How to Grow Bok Choy
In general, bok choy needs soil that is rich in organic matter with an ideal pH of 6.5 to 7.0. When preparing your garden, work in a good amount of compost and organic fertilizer. The plants are heavy feeders which means that they need a lot of nutrients. They need large amounts of nitrogen, potassium and phosphorus. Keep your garden well weeded so that weeds aren’t competing for the same nutrients as your plants.
If you are growing more than one row of bok choy, your rows should be 18 to 30 inches apart. Use row covers to keep pests such cabbage worms, flea beetles, aphids and other pests common to brassicas away from your plants.
Be sure to water your plants regularly. They will bolt if they start to dry out.
How to Start Bok Choy Seeds Outdoors
Direct sow your seeds in your garden one to two weeks after your last frost. Plant them ½ inch deep and 1 inch apart. The seeds will germinate within 7 to 10 days. Thin them to 6 to 10 inches apart when they are 4 inches tall. You can eat the thinnings in a salad.
Direct sow your seeds in your garden in late summer. For me in zone 6, that is August. Plant them ½ inch deep and 1 inch apart. The seeds will germinate in 7 to 10 days. Thin them to 6 to 10 inches apart when they are 4 inches tall.

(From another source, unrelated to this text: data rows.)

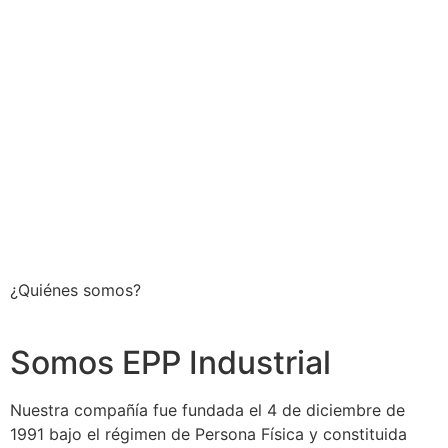
¿Quiénes somos?
Somos EPP Industrial
Nuestra compañía fue fundada el 4 de diciembre de
1991 bajo el régimen de Persona Física y constituida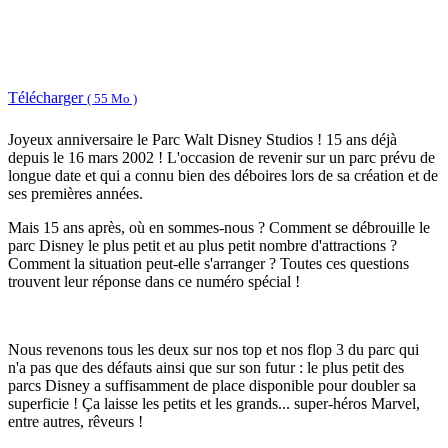
Télécharger
( 55 Mo )
Joyeux anniversaire le Parc Walt Disney Studios ! 15 ans déjà
depuis le 16 mars 2002 ! L'occasion de revenir sur un parc prévu de
longue date et qui a connu bien des déboires lors de sa création et de
ses premières années.
Mais 15 ans après, où en sommes-nous ? Comment se débrouille le
parc Disney le plus petit et au plus petit nombre d'attractions ?
Comment la situation peut-elle s'arranger ? Toutes ces questions
trouvent leur réponse dans ce numéro spécial !
Nous revenons tous les deux sur nos top et nos flop 3 du parc qui
n'a pas que des défauts ainsi que sur son futur : le plus petit des
parcs Disney a suffisamment de place disponible pour doubler sa
superficie ! Ça laisse les petits et les grands... super-héros Marvel,
entre autres, rêveurs !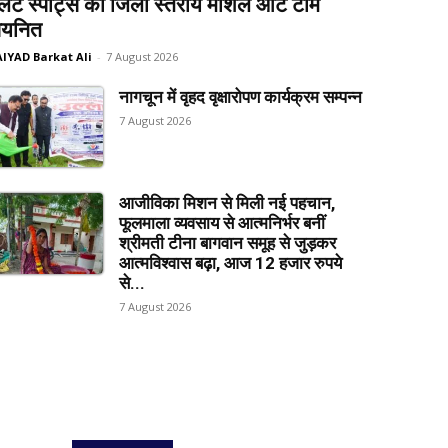
लेट स्पोर्ट्स की जिला स्तरीय मार्शल आर्ट टीम
यनित
AIYAD Barkat Ali
-
7 August 2026
नागचून में वृहद वृक्षारोपण कार्यक्रम सम्पन्न
7 August 2026
आजीविका मिशन से मिली नई पहचान,
फूलमाला व्यवसाय से आत्मनिर्भर बनीं
श्रीमती टीना बागवान समूह से जुड़कर
आत्मविश्वास बढ़ा, आज 12 हजार रुपये
से...
7 August 2026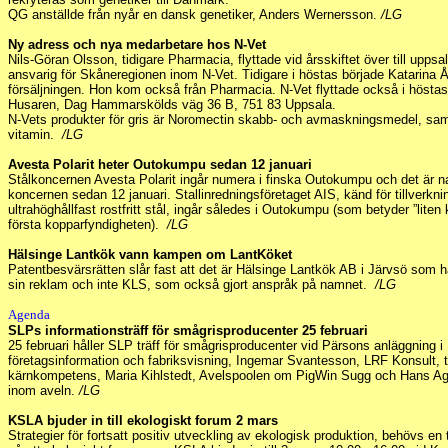
QG anställde från nyår en dansk genetiker, Anders Wernersson.
/LG
Ny adress och nya medarbetare hos N-Vet
Nils-Göran Olsson, tidigare Pharmacia, flyttade vid årsskiftet över till upps
ansvarig för Skåneregionen inom N-Vet. Tidigare i höstas började Katarina 
försäljningen. Hon kom också från Pharmacia. N-Vet flyttade också i höstas
Husaren, Dag Hammarskölds väg 36 B, 751 83 Uppsala.
N-Vets produkter för gris är Noromectin skabb- och avmaskningsmedel, samt
vitamin.
/LG
Avesta Polarit heter Outokumpu sedan 12 januari
Stålkoncernen Avesta Polarit ingår numera i finska Outokumpu och det är 
koncernen sedan 12 januari. Stallinredningsföretaget AIS, känd för tillverkni
ultrahöghållfast rostfritt stål, ingår således i Outokumpu (som betyder ”liten
första kopparfyndigheten).
/LG
Hälsinge Lantkök vann kampen om LantKöket
Patentbesvärsrätten slår fast att det är Hälsinge Lantkök AB i Järvsö som h
sin reklam och inte KLS, som också gjort anspråk på namnet.
/LG
Agenda
SLPs informationsträff för smågrisproducenter 25 februari
25 februari håller SLP träff för smågrisproducenter vid Pärsons anläggning i
företagsinformation och fabriksvisning, Ingemar Svantesson, LRF Konsult, 
kärnkompetens, Maria Kihlstedt, Avelspoolen om PigWin Sugg och Hans A
inom aveln.
/LG
KSLA bjuder in till ekologiskt forum 2 mars
Strategier för fortsatt positiv utveckling av ekologisk produktion, behövs en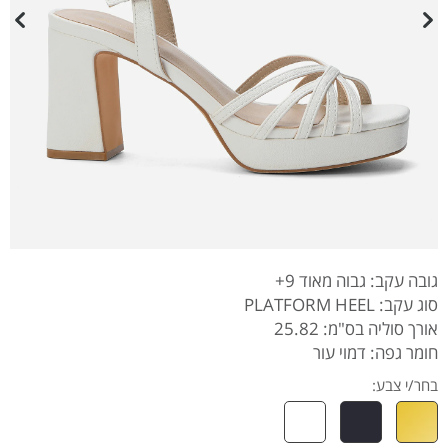
גובה עקב: גבוה מאוד 9+
סוג עקב: PLATFORM HEEL
אורך סוליה בס"מ: 25.82
חומר גפה: דמוי עור
בחר/י צבע: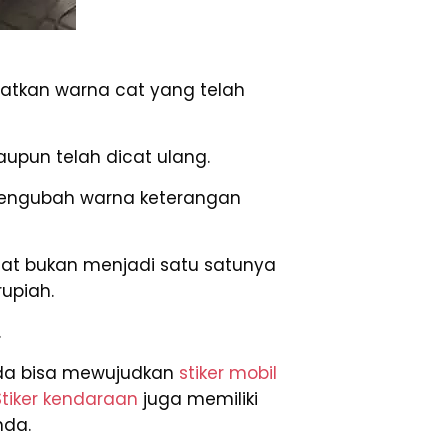
atkan warna cat yang telah
upun telah dicat ulang.
mengubah warna keterangan
cat bukan menjadi satu satunya
upiah.
.
Anda bisa mewujudkan
stiker mobil
Stiker kendaraan
juga memiliki
nda.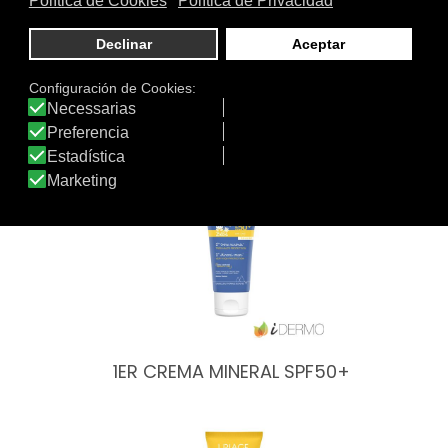
Tratamiento
Textura
de:
Otros productos de Uriage
1ER CREMA MINERAL SPF50+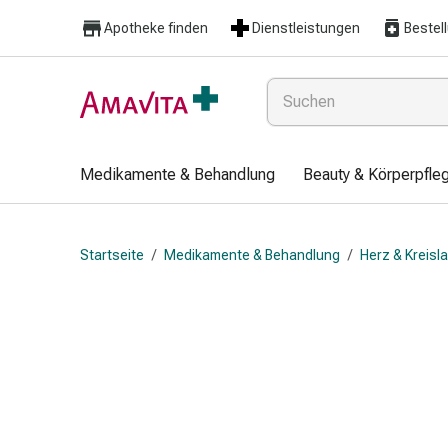
Medikamente
Apotheke finden
Dienstleistungen
Bestel
&
Behandlung
Hautverletzung
&
Wundheilung
Faltkompresse
Medikamente & Behandlung
Beauty & Körperpfle
Elastische
Binde
Fingerverband
Startseite
/
Medikamente & Behandlung
/
Herz & Kreisl
Fixationspflaster
Gaze
Kompressionsbinde
Pflaster
Pflasterbinde,
Tape
&
Zubehör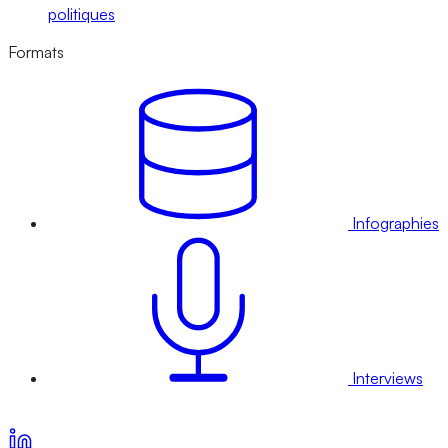
politiques
Formats
Infographies
Interviews
Voir nos offres d’abonnement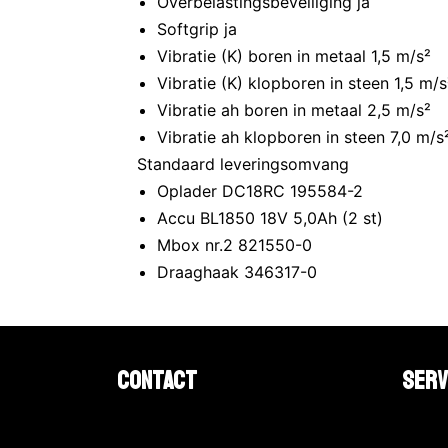
Overbelastingsbeveiliging ja
Softgrip ja
Vibratie (K) boren in metaal 1,5 m/s²
Vibratie (K) klopboren in steen 1,5 m/s
Vibratie ah boren in metaal 2,5 m/s²
Vibratie ah klopboren in steen 7,0 m/s
Standaard leveringsomvang
Oplader DC18RC 195584-2
Accu BL1850 18V 5,0Ah (2 st)
Mbox nr.2 821550-0
Draaghaak 346317-0
Contact
Serv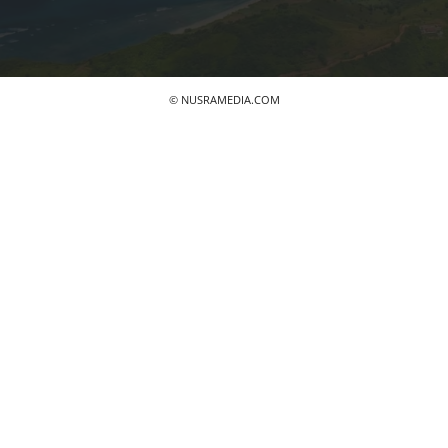
© NUSRAMEDIA.COM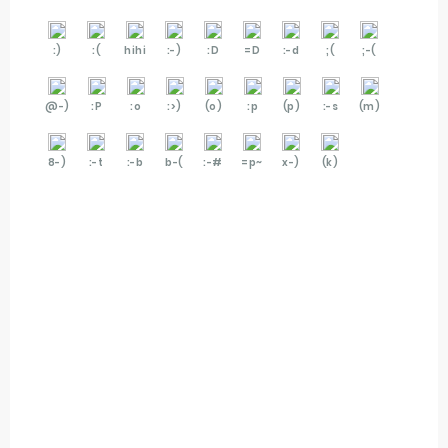
:)
:(
hihi
:-)
:D
=D
:-d
;(
;-(
@-)
:P
:o
:>)
(o)
:p
(p)
:-s
(m)
8-)
:-t
:-b
b-(
:-#
=p~
x-)
(k)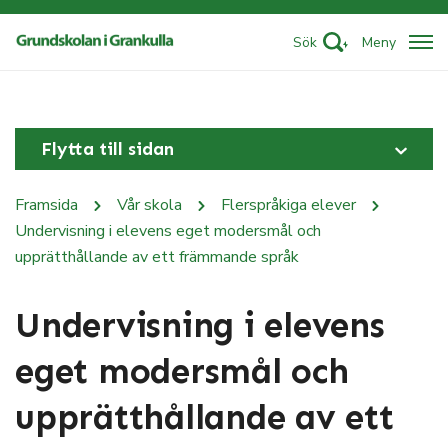
Sök
Meny
Flytta till sidan
Framsida
Vår skola
Flerspråkiga elever
Undervisning i elevens eget modersmål och
upprätthållande av ett främmande språk
Undervisning i elevens
eget modersmål och
upprätthållande av ett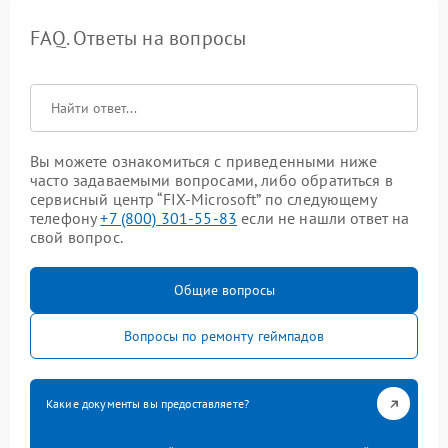
FAQ. Ответы на вопросы
Вы можете ознакомиться с приведенными ниже
часто задаваемыми вопросами, либо обратиться в
сервисный центр “FIX-Microsoft” по следующему
телефону
+7 (800) 301-55-83
если не нашли ответ на
свой вопрос.
Общие вопросы
Вопросы по ремонту геймпадов
Какие документы вы предоставляете?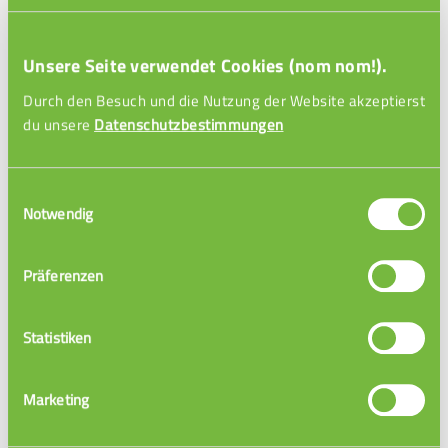
Definition Ableitung Polynome
Unsere Seite verwendet Cookies (nom nom!).
Durch den Besuch und die Nutzung der Website akzeptierst
du unsere
Datenschutzbestimmungen
Einwilligungsauswahl
Notwendig
Präferenzen
Einführung Ableitung Polynome
Statistiken
Marketing
Ableitung Trigonometrische
Funktionen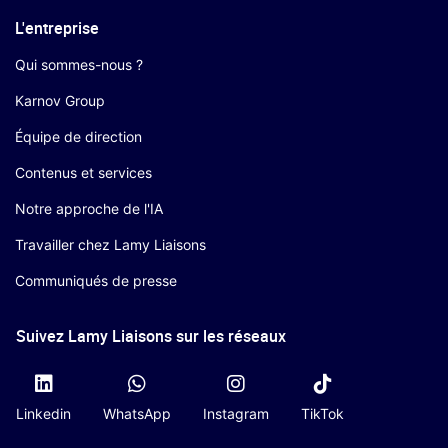
L'entreprise
Qui sommes-nous ?
Karnov Group
Équipe de direction
Contenus et services
Notre approche de l'IA
Travailler chez Lamy Liaisons
Communiqués de presse
Suivez Lamy Liaisons sur les réseaux
Linkedin
WhatsApp
Instagram
TikTok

You can eat the thinnings in a salad. Apply a thick layer of mulch around your plants to help keep the soil cool and moist to prevent bolting in the heat of late summer/early fall.
How to Start Bok Choy Seeds Indoors
Start your seeds 1 to 2 weeks before your last frost. Plant them ½ inch deep in containers of premoistened soil. Germination should occur in 7 to 10 days. You can plant your seedlings outdoors after your last frost when the night time temperatures are consistently 50⁰F or above. Space them 6 inches apart.
Start your seeds indoors in late summer. For me in zone 6, that is August. Plant them ½ inch deep in containers of premoistened soil. Germination should occur in 7 to 10 days. You can transplant your seedlings outdoors 4 to 6 weeks before your last frost. Space them 6 inches apart. Apply a thick layer of mulch to keep the soil cool and moist to prevent bolting.
How to Harvest Bok Choy
Bok choy takes 45 days to reach maturity. You can start harvesting when your plants are 12 to 18 inches tall. You can either uproot the plants or using a sharp knife, cut the plants off 1 inch from the soil. Cutting them off above the soil encourages them to regrow for a second harvest. Another way that you can lengthen your harvest season is by succession planting in the spring. Plant seeds every two weeks until the weather warms, then resume planting mid-summer until late fall.
How to Store Bok Choy
You can store your harvest, unwashed, in a plastic bag for up to a week in the crisper drawer of your refrigerator. Do not wash until you are ready to use it.